146. The Spread Eastward: the Writing of India

The diffusion of the alphabet eastward from its point of origin was even greater than its spread through Europe. Most of this extension in Asia is comprised in two great streams. One of these followed the southern edge of the continent. This was a movement that began some centuries before Christ, and often followed water routes. The second flow was mainly post-Christian and affected chiefly the inland peoples of central Asia.

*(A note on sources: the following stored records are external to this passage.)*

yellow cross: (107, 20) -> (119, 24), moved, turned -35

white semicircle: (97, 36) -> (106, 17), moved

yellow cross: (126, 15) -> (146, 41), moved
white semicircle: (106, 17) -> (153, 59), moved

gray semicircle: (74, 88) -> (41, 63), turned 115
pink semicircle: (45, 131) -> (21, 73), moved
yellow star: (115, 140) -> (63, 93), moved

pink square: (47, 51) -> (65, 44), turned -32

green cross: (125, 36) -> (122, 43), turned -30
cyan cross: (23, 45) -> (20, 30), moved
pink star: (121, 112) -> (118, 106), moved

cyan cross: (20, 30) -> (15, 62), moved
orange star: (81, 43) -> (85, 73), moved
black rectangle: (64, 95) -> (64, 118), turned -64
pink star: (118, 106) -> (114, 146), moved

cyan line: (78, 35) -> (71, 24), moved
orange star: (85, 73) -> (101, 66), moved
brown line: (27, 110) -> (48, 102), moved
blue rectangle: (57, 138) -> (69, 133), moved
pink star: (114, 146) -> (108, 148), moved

India is the country of most importance in the development of the south Asiatic alphabets. The forms of the Sanskrit letters show that they and the subsequent Hindu alphabets are derivatives, though much altered ones, from the primitive Semitic writing. Exactly how the alphabet was carried from the shore of the Mediterranean to India has not been fully determined. By some the prototype of the principal earliest Indian form of writing is thought to have been the alphabet of the south Arabian Sabæans or Himyarites of five or six hundred years B.C. As the Arabs were Semites, and as there was a certain amount of commerce up and down the Red Sea, it is not surprising that even these rather remote and backward people had taken up writing. Between south Arabia and India there was also some intercourse, so that a further transmission by sea seems possible enough. Another view is that Hindu traders learned and imported a north Semitic alphabet perhaps as early as during the seventh century, from which the Brahmi was made over, from which in turn all living Indian alphabets are derived. Besides this main importation, there was another, from Aramæan sources, which gave rise to a different form of Hindu writing, the Kharoshthi or Indo-Bactrian of the Punjab, which spread for a time into Turkistan but soon died out in India.